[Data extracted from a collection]
- - -

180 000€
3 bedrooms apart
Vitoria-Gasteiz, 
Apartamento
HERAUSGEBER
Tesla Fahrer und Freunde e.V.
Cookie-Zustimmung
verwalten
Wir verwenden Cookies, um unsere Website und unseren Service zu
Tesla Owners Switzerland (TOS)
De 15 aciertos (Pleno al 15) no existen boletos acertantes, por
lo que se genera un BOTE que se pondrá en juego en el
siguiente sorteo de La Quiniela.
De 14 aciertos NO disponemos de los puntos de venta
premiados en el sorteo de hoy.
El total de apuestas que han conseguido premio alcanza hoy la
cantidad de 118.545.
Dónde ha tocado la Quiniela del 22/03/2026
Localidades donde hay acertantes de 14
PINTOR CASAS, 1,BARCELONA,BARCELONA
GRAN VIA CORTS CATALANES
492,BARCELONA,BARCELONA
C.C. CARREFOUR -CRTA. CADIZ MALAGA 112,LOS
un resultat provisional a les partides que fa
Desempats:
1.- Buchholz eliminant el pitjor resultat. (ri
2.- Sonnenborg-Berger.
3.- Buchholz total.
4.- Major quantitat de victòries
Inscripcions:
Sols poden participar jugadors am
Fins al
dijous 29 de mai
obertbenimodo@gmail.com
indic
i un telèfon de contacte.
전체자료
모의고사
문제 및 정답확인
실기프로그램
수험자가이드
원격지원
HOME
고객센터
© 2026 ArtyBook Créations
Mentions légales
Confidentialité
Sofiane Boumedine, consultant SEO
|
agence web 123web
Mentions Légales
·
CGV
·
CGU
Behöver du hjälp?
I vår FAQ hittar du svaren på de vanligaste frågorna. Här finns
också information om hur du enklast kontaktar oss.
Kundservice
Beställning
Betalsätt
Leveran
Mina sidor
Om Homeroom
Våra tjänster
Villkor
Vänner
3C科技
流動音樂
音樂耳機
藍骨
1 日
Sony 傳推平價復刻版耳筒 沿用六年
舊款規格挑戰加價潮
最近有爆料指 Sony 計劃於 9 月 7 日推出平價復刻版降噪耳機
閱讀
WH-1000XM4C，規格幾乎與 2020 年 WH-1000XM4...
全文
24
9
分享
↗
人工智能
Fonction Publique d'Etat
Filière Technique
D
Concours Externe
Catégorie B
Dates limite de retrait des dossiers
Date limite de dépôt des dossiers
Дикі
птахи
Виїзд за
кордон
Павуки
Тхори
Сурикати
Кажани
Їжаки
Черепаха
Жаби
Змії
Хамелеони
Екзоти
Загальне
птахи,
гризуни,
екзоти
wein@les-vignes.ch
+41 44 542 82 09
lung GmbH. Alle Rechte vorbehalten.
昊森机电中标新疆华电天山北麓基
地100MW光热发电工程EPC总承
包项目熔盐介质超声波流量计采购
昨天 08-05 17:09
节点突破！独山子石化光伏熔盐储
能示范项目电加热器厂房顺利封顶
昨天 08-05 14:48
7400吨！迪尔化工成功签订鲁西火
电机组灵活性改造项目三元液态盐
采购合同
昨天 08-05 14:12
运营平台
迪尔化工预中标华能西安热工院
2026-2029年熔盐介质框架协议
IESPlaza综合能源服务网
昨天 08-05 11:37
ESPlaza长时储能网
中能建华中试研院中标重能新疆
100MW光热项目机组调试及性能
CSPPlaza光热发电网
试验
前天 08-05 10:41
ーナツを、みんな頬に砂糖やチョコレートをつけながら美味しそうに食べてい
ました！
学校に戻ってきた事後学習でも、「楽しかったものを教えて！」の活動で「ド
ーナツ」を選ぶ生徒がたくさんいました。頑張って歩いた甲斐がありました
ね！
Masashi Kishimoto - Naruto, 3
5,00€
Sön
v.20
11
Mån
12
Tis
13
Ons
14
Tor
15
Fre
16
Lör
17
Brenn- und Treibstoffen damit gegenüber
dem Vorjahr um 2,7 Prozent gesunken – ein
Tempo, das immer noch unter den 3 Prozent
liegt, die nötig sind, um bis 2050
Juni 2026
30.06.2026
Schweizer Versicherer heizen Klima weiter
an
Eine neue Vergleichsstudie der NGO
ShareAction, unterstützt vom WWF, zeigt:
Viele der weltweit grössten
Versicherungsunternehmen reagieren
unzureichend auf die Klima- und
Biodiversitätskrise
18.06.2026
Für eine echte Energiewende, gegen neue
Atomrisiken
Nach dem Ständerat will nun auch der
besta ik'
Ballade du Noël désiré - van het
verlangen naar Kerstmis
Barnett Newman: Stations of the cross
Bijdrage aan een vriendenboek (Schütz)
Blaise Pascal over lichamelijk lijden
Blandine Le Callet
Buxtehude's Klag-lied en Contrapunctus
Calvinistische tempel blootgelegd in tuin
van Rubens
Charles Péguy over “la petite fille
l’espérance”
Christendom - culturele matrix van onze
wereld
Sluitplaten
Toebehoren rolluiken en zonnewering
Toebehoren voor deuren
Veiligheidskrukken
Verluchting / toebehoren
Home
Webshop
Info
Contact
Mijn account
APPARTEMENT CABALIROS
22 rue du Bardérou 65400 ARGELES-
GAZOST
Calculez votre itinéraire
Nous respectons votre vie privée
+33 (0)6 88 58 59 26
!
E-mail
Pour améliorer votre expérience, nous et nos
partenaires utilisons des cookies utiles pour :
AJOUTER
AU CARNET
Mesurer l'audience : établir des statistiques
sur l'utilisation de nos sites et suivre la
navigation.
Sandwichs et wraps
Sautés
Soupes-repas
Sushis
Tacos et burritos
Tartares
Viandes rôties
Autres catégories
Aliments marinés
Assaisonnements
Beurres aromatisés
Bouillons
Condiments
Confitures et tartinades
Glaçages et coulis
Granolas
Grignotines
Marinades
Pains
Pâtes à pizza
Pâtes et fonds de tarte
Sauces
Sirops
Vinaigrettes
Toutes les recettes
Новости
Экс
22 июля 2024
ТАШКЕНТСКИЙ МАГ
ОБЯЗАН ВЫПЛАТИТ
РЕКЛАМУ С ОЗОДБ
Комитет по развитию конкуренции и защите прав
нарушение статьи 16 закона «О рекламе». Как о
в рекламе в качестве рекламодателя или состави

- - -

> **WHAT IS EXPECTED**:
Report every line in the rows above that contains the word "Quiniela". Copy each such line in full.

> **ANSWER SPACE**:
siguiente sorteo de La Quiniela.
Dónde ha tocado la Quiniela del 22/03/2026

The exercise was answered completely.